Business

APD 'tax on tourists' sees a million passengers abandon Northern Ireland airports

Airports claim a million passengers have chosen Dublin over Northern Ireland, due in part to air passenger duty
Gary McDonald Business Editor

MORE than a million air passengers have been lost from Belfast's main airports to Dublin in the last year, campaigners for the abolition of air passenger duty (APD) claim.

The airports will look on enviously this morning as Icelandair begins a new six-times weekly route between Dublin and Reykjavik, offering passengers connections to and from 20 gateways in North America.

Meanwhile the same airline is axing its Belfast City Airport service to the Icelandic capital from May 15, citing "commercial reasons" for the suspension.

And that, according to the airports, is another stark indication of how UK air passenger duty presently skews the market opportunity between Belfast and Dublin.

Belfast International, Belfast City and City of Derry airports are all currently finalising their submissions to a consultation launched in February by the UK Treasury seeking views on the future of APD and tourism VAT.

APD requires passengers on short haul flights flying in or out of Northern Ireland to pay £26 on a domestic /short-hall return trip, while the duty is £78 on long haul journeys.

Since the tax was first introduced in 1994 at £5 on short haul and £10 on long haul flights, there has been a rise of 680 per cent in rates, and campaigners say it needs removed to support families and trade, save jobs, boost growth and help get the UK Brexit-ready.

Airports claim APD is "like an anchor on us, pulling us back", and causing a reduction in the number of flights in Northern Ireland, with passengers instead opting to use Dublin airport, where the tax was axed in 2014 by its then transport minister Leo Varadkar, now taoiseach.

Indeed the Icelandair service launching from today is Dublin Airport's 22nd new scheduled airline since 2010.

Belfast International Airport said it will set out "the strongest possible case" for the removal of APD in its formal submission to the consultation, which ends on June 5, after which any recommendations will be factored in to Treasury thinking ahead of the autumn Budget.

Its managing director Graham Keddie has claimed airlines have assured him they would "invest massively in Northern Ireland" if APD was removed.

"Right now though, they're voting with their feet, and Northern Ireland is losing around one million passengers a year to Dublin," he said.

As part of its submission to the Treasury, the International Airport will cite services from Belfast to both Reykjavik and Amsterdam as just two examples of where the north is losing out.

Mr Keddie has said previously that if the APD "tax on tourists" was scrapped, it would be a step change for the tourism industry and air traffic would grow dramatically.

"We have had one airline say to us that if APD goes, we'll give you a million extra seats. Other carriers have said similar things," he said.

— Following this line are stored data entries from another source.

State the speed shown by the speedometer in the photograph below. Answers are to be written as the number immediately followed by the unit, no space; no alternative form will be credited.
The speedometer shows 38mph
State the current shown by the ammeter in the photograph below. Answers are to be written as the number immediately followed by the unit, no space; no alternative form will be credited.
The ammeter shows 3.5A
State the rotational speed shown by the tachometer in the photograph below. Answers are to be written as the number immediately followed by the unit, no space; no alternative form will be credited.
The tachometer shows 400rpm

Opponents of the tax cuts argue that abolishing APD would be financially unviable due to the required counter-balancing loss to block grant funding from the Treasury, which they claim would impact on local public services.

But the airports insist the additional income to the economy will offset any loss from the block grant, so it represents a net benefit.

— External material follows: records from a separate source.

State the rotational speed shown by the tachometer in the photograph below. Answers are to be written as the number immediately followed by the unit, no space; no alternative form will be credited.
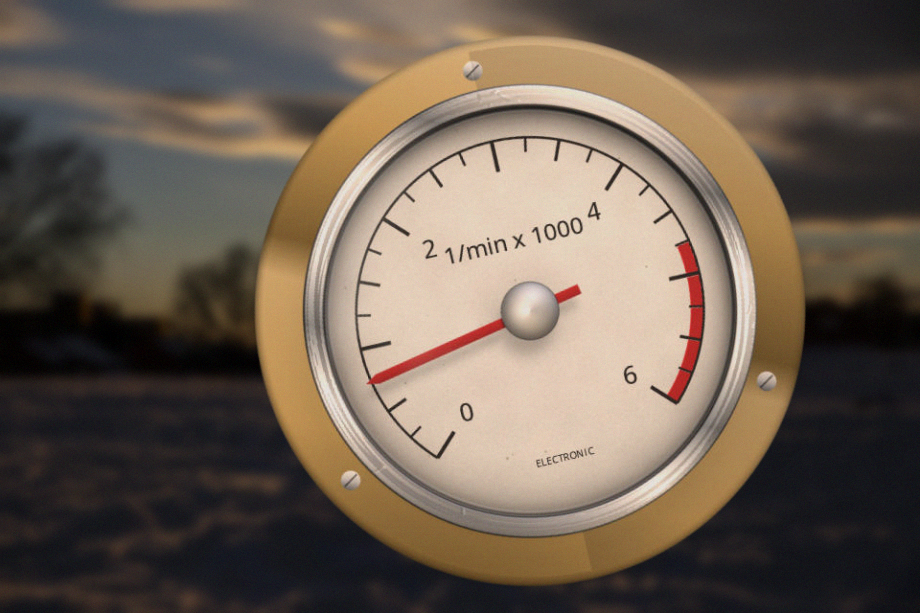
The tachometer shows 750rpm
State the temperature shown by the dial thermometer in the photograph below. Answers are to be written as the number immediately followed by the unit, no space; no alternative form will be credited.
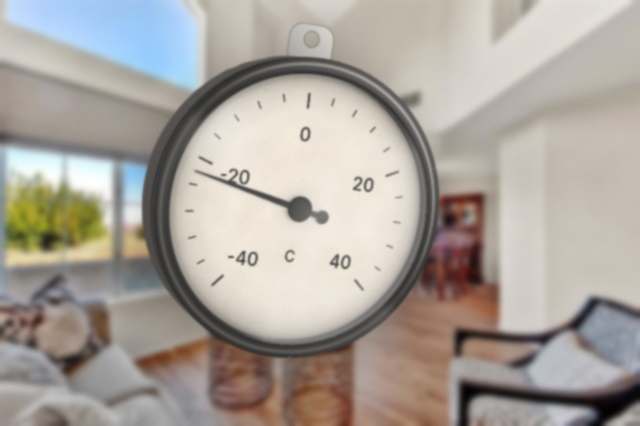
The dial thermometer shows -22°C
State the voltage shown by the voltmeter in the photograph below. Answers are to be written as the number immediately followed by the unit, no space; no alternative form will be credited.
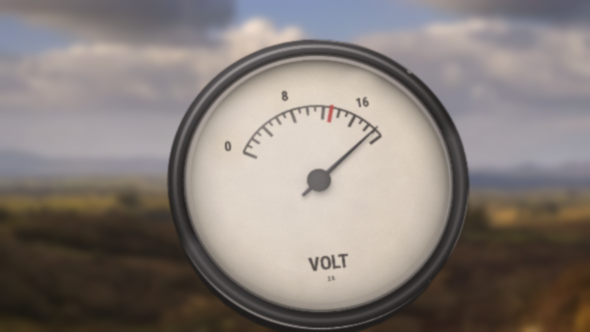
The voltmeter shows 19V
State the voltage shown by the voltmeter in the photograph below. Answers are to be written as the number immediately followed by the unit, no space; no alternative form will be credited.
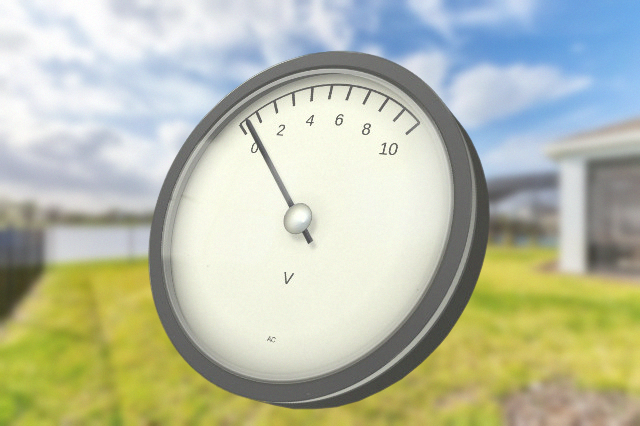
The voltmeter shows 0.5V
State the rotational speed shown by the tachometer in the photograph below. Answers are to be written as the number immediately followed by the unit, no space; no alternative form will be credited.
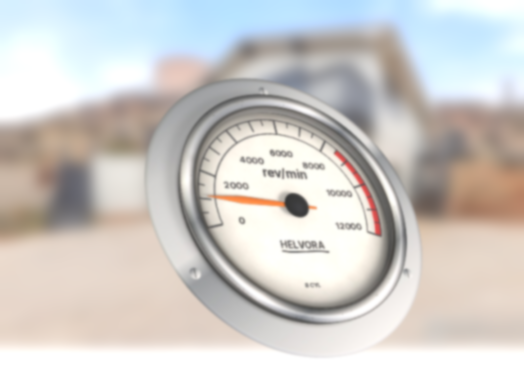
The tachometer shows 1000rpm
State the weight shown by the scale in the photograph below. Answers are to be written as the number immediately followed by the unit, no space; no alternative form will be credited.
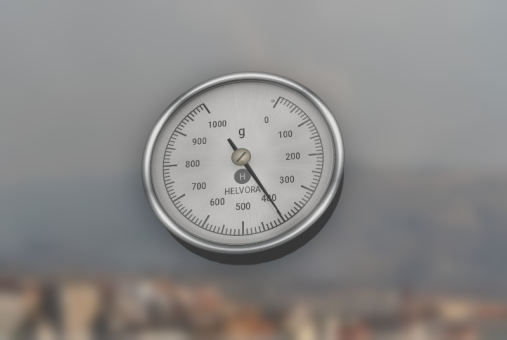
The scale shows 400g
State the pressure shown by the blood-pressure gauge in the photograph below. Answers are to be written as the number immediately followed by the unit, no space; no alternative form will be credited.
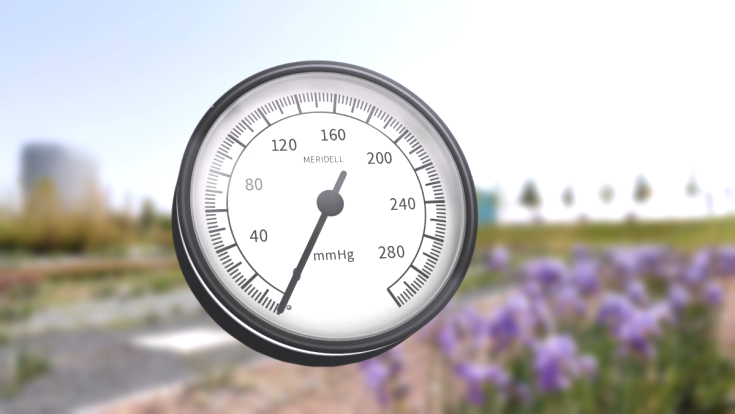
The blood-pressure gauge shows 0mmHg
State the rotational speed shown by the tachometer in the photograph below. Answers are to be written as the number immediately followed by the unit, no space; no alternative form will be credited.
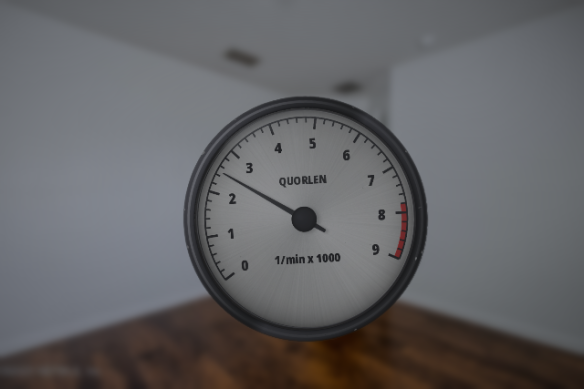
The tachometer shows 2500rpm
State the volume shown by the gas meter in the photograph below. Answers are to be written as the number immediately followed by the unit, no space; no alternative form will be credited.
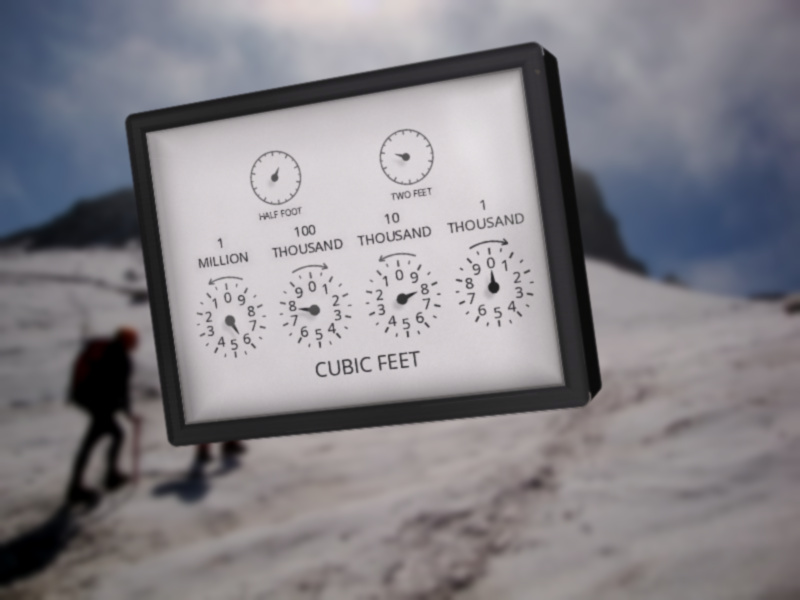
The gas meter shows 578000ft³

The tourism industry in Northern Ireland has experienced consistent growth in recent years, and the government wants to ensure that business can build on that success.

In the 12-month period to last September, the number of trips to Northern Ireland was up 11 per cent compared with the same period in 2016, while tourism expenditure grew by 18 per cent to £951 million.

There were 347,000 international visits, as measured by the International Passenger Survey, in the first nine months of 2017, a 9 per cent increase on the same period in 2016, while passenger numbers at the north's three largest airports have seen an increase of 17 per cent in the last five years.

And hotel occupancy rates in Northern Ireland increased to a record high of nearly 80 per cent last year whilst the average room rate increased to around £79.